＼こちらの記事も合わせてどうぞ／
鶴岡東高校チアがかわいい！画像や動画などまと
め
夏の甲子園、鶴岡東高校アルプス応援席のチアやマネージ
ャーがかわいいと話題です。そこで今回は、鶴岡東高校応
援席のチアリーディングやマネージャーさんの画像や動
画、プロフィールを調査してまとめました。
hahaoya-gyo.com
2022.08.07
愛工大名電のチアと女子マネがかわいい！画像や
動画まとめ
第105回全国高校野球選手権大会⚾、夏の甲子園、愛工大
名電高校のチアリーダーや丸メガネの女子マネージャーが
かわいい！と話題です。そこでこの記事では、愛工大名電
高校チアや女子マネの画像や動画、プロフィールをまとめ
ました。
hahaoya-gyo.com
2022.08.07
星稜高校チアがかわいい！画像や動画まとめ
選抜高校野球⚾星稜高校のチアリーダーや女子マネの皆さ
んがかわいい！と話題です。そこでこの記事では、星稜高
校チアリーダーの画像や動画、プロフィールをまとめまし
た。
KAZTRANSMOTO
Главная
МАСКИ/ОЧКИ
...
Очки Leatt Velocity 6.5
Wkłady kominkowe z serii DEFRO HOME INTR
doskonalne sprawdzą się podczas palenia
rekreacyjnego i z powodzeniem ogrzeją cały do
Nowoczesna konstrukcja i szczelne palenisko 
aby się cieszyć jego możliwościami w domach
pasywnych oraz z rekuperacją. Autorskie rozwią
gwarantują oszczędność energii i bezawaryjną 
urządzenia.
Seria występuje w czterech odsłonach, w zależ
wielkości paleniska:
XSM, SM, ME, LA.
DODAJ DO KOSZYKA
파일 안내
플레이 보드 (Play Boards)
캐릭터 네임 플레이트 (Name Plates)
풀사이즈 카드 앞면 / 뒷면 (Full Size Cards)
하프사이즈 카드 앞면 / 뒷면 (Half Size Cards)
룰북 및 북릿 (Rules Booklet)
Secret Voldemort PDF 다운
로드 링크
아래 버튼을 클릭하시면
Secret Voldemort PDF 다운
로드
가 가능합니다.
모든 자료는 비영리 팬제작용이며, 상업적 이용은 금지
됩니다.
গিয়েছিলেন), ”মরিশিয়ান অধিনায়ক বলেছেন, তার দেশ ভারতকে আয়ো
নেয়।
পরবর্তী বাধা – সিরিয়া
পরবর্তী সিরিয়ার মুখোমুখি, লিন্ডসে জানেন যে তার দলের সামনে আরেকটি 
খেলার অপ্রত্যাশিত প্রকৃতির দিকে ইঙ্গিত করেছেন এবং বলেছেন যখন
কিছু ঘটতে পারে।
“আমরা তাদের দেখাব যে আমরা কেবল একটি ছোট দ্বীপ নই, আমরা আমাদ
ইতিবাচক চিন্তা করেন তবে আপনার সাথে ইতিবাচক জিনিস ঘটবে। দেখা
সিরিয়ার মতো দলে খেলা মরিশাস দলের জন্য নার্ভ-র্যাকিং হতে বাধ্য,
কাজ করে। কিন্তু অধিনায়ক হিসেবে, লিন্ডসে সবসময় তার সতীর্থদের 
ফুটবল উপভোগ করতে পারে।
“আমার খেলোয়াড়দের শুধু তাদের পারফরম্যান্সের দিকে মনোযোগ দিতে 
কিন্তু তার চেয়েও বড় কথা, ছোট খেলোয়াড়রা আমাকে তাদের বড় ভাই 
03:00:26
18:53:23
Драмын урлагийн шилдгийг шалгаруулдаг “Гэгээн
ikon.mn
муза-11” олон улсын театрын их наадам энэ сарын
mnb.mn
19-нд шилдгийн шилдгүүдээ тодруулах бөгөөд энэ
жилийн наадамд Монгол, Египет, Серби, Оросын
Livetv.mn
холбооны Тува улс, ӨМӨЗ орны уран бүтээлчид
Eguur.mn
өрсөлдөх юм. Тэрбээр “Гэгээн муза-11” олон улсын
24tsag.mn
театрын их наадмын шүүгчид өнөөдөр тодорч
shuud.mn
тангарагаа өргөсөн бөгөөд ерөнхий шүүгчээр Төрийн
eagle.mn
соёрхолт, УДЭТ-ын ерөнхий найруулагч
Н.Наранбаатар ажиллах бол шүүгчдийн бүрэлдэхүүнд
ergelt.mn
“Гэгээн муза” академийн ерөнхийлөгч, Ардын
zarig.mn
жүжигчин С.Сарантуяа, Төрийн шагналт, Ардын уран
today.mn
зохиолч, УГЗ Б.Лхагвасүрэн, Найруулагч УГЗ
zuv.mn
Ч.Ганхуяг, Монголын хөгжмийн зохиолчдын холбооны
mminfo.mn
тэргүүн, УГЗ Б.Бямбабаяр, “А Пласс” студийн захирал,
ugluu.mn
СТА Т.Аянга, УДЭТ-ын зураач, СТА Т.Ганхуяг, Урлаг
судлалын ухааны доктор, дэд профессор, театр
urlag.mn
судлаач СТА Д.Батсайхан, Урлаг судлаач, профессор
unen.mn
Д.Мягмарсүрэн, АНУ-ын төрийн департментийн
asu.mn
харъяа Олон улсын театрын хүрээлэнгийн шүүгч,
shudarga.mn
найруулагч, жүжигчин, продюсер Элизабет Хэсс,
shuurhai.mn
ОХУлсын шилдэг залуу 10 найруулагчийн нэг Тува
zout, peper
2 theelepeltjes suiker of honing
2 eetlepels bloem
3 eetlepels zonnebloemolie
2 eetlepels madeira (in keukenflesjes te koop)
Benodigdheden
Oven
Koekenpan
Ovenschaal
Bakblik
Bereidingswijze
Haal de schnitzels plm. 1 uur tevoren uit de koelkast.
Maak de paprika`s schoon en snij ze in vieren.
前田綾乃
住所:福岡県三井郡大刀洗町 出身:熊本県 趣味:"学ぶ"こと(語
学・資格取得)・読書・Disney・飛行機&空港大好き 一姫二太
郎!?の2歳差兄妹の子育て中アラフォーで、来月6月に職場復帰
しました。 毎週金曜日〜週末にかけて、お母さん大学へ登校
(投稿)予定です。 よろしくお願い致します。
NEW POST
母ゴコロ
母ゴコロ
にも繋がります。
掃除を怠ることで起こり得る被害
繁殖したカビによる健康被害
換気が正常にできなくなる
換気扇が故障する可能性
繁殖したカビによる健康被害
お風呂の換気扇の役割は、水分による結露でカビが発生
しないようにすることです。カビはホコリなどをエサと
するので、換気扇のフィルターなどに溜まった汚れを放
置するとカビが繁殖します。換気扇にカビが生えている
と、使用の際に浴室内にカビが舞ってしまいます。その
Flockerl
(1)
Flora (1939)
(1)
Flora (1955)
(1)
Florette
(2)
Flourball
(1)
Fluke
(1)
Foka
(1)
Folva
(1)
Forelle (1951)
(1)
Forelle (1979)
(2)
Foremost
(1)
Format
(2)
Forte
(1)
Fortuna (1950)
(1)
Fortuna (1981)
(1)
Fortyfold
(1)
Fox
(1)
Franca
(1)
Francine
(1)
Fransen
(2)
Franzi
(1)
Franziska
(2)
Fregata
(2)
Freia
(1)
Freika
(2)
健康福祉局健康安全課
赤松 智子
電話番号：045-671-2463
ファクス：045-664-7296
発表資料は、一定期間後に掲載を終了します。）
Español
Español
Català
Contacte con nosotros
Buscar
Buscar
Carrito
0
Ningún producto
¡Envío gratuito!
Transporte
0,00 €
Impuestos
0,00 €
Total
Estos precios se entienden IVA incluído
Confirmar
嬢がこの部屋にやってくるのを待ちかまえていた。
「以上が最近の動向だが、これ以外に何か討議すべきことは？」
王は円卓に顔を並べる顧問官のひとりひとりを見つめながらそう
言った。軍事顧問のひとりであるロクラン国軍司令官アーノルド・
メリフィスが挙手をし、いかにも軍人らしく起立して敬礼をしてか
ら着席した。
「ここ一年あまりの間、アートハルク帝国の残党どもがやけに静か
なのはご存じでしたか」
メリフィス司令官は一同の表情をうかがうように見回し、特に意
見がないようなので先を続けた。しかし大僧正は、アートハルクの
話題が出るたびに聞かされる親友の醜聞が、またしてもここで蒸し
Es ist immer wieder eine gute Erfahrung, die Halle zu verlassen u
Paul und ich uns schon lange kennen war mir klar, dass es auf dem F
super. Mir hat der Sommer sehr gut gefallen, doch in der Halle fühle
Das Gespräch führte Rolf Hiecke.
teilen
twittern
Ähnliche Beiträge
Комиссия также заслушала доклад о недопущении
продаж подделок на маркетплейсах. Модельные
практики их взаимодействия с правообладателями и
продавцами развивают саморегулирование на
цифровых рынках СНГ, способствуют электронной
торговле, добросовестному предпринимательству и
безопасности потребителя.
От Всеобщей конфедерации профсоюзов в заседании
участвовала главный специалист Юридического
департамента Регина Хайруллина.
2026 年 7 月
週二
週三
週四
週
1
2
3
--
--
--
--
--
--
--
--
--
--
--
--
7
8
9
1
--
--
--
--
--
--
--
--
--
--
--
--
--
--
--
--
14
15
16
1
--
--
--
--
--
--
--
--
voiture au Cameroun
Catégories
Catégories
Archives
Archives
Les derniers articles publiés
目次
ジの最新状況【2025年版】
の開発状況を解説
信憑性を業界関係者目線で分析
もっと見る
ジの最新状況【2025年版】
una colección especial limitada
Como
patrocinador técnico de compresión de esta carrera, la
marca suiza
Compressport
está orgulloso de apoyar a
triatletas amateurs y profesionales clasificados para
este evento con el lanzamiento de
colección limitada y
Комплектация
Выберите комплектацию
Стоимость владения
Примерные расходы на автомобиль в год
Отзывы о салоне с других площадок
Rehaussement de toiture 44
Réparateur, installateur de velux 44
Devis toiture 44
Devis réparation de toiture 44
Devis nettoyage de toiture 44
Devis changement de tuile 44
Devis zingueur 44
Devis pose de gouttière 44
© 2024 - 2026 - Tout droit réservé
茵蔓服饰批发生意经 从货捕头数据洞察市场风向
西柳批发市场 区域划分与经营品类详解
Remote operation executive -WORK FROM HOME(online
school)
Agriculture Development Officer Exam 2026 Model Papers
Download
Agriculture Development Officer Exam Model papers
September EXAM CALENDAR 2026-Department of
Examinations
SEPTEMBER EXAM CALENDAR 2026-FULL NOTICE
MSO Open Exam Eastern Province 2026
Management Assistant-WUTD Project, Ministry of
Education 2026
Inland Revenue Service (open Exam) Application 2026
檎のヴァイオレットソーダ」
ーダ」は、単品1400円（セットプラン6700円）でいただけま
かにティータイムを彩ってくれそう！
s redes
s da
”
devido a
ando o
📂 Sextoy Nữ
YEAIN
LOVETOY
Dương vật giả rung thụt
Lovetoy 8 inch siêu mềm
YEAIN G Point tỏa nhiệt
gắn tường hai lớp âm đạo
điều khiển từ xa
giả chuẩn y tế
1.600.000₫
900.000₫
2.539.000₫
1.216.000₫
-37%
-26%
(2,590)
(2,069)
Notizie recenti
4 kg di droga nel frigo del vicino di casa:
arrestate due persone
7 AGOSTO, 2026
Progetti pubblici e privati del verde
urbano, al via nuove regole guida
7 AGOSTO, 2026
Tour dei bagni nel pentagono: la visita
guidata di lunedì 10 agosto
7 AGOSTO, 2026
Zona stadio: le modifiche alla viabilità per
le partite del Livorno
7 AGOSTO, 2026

**Assigned task**
Please identify every line in the listing above that contains the string "профессор", and copy each one. Case counts.

**Answer box**
судлалын ухааны доктор, дэд профессор, театр
судлаач СТА Д.Батсайхан, Урлаг судлаач, профессор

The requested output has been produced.